Whether you’re looking for an option to snack on before/after a workout or in between meals, different protein bars have different ingredients, nutrients, and proteins—and you should choose one that aligns with what you need. There are also ones with lower amounts of sugar, plant-based protein, and even vegan chocolate.
Here’s how you can choose the right protein bar for you.
The Ingredients You Should Look Out For
If you’re looking for a protein bar that keeps you going in between meals and through a rigorous workout, you’ll want one with lots of energy. A low-glycemic protein bar works best for these situations, because it gives you a steady dose of stamina that’ll keep you going for hours.
These work the most effectively because they’ll help prevent you from craving on anything sugary in between your meals. If you’re trying to portion out your meals and have smaller ones distributed throughout the day, a quality protein bar could make a great filler.
Here are the ingredients you should look out for:
Oil—if you’re going for a chocolate-covered snack bar, it could have high quantities of oils, such as palm and kernel oil. Try to keep these off your list if you’re looking for something that won’t affect your weight and diet.
Fiber—fiber is a great addition to protein bars because it can work as an entire meal replacement. If you’re ever short on time before leaving for work, a protein bar with at least 3 grams of fiber will make up for breakfast—that is—every once in a while. It also helps to keep you feeling fuller for longer.
Carbohydrates—the carbohydrates in a protein bar could make or break your decision. Look for ones that have low levels of carbs because they help to keep you fuller, longer. They align with your diet and they have a slow release of energy, so you don’t need another snack for a few hours.
The level of carbohydrates can often be hard to determine because they’re labelled in different ways. Dextrose, honey, molasses, and even sugar fall under the category of carbohydrates. You can’t find a protein bar that doesn’t have some amount of carbohydrates, but you should make sure it’s not the main ingredient.
Instead, try focusing on the ratio of carbohydrates to protein. If you have double the amount of carbohydrates as protein, that isn’t a good option.
Sugar—sugar usually falls under the carbohydrate category. High levels of sugar could result in a temporary feeling of energy but lead to a crash soon after. While sugary snack bars make a great treat every once in a while, they’re not a good option when you’re on the lookout for a consistent snack to have throughout the week.
Look for protein bars with only a small amount of fructose, sucrose, and corn syrup. Artificial sweeteners also add to the sugar levels and should be at a minimum.
Fats—it’s important to look out for fats in a protein bar. Higher levels of fat make a snack unsustainable and only fit for occasional consumption. If you’re looking for a viable option for post-workout hunger, go for a protein bar that has very low quantities of trans fat and saturated fats.
Protein—last but not least, the best protein bar will have the highest levels of protein.
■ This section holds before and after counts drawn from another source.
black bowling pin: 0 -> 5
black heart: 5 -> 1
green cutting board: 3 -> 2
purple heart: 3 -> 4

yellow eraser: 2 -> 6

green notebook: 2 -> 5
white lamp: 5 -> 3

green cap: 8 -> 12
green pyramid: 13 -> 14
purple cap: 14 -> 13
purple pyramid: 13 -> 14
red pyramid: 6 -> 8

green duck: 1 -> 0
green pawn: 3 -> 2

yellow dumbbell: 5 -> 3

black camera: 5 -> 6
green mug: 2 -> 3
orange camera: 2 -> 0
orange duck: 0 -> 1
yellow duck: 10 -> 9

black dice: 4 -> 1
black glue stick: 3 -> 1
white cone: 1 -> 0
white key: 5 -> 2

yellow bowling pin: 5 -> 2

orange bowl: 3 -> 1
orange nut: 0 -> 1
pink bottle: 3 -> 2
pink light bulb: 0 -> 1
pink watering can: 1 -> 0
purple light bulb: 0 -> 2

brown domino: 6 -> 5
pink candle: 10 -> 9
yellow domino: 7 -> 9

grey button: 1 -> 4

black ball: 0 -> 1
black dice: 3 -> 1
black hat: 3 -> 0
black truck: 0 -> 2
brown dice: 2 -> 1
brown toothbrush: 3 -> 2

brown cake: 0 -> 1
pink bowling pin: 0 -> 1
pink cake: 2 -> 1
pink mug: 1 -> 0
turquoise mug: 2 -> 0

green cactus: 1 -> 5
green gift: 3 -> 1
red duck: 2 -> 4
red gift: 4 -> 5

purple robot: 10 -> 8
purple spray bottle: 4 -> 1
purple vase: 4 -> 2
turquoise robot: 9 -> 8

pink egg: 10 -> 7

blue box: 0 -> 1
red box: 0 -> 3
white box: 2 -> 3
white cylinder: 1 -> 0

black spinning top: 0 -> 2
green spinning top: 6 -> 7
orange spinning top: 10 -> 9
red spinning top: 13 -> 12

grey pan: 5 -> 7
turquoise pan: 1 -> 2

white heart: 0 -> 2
Check for the different kinds of protein, such as pea and whey. You can also find plant-based protein for an option that works with your diet.
Calories—if you’re trying to put on more weight, a higher number of calories will work best for you. Look for a bar with around 140 to 300 calories per serving. On the other hand, if you’re trying to lose weight or be consistent with your current weight, the calories per serving should be fewer.
Why Do You Want a Protein Bar?
There’s no one-size-fits-all when it comes to protein bars because you might not need them for the same reason as someone else. People who are looking for a burst of energy to wake them up in the morning will prefer a protein bar with more carbohydrates than protein to get them to work.
They are also a preferred choice when you’re exhausted after a long day, or after strenuous exercise.
When you’re trying to build muscle, however, the level of protein should be higher. The ratio of protein should always be higher than carbohydrates when you’re going for a bar that helps you work out and put on more muscle.
For example, if you’re going to be lifting weights at the gym, your protein bar should have more than 20 grams of protein per serving.
If you’re looking for an energizing snack bar minus the protein, you can opt for a gluten-free snack bar. It gives you an energy-boost while ensuring you don’t have any reactions to the protein.
If you’re someone who regularly snacks on something throughout the day, getting a sugary protein bar is a bad choice. It’ll cause you to put on weight over time and won’t keep you energized. You’ll end up feeling lethargic at the end of the day, especially if you’re consumed too many of these sugary treats.
For a snack or a meal replacement, make sure your protein bars have a lower number of calories. A sustainable protein bar should have more fruits, vegetables, nuts, and healthy fats.